Five county employees and one employee of a county contractor are involved.
When the 9Wants to Know investigators reported on the criminal probe Tuesday, Adams County refused to discuss employment actions taken against the workers.
On Wednesday, the county acknowledged it terminated two human services employees in May and placed two more on paid leave.
The county said in a written statement that additional information provided by prosecutors Wednesday led the county to place another employee on paid leave and a contractor did the same with another worker.
County spokeswoman Ruth Kedzior would not immediately identify the contractor when asked.
The employees have been recommended for a diversion program, rather than criminal charges, said 17th Judicial District spokeswoman Krista Flannigan.
Prosecutors have the discretion to opt for the diversion program for adults under investigation for a non-violent crime if they don't have a prior felony conviction.

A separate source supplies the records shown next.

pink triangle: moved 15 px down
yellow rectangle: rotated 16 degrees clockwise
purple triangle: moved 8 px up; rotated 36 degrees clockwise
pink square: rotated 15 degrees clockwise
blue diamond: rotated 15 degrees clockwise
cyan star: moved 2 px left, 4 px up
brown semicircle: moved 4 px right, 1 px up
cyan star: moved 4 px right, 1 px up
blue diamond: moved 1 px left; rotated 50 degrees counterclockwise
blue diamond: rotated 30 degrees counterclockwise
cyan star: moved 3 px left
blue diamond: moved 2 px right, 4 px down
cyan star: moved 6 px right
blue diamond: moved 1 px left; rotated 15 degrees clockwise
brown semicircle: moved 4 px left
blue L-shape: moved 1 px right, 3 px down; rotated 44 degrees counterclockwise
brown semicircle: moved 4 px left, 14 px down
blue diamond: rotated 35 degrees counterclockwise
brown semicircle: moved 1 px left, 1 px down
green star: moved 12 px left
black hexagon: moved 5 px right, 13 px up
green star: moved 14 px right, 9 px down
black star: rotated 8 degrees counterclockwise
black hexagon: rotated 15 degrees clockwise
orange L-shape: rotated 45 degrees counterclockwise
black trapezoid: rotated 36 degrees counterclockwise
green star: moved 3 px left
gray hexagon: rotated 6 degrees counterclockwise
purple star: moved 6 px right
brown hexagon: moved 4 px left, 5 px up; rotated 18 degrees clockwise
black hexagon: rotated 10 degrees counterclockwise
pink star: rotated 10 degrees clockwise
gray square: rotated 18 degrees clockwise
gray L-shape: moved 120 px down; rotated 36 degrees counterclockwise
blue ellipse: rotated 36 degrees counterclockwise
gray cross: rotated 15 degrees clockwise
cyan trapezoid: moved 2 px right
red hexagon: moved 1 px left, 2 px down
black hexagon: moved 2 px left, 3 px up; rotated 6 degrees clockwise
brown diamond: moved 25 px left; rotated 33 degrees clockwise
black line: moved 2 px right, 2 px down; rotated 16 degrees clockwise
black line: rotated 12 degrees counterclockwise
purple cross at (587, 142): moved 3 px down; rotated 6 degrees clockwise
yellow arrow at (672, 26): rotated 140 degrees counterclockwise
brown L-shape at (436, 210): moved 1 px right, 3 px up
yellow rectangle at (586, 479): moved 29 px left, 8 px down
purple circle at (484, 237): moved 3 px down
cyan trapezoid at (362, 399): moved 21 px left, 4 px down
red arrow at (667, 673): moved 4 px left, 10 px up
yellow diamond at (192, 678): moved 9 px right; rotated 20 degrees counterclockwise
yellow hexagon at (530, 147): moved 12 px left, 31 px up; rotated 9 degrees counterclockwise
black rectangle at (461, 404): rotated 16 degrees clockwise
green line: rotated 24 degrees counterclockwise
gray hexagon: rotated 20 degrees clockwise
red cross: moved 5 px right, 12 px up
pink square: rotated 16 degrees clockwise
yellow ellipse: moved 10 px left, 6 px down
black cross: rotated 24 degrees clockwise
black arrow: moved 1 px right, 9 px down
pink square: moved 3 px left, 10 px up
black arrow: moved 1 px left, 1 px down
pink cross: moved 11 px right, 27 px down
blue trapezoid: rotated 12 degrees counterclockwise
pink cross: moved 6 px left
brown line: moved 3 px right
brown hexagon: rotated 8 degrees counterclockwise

Participating in the diversion program involves an admission of wrongdoing, Flannigan said.
The choice to pursue diversion rather than charges will keep the county employees names from becoming public.
9Wants to Know has asked Adams County to identify the employees and their positions with county government as well as explain whether they were distributing drugs using taxpayer-paid resources.
Adams County and its contractors have been embroiled in a series of ethical scandals and criminal investigations over the past few years.
Earlier this year, Adams County employees were ordered to attend training sessions on changing the organizational culture of county government. The sessions were conducted by Chris Kline, head of the department where employees are suspected of distributing drugs.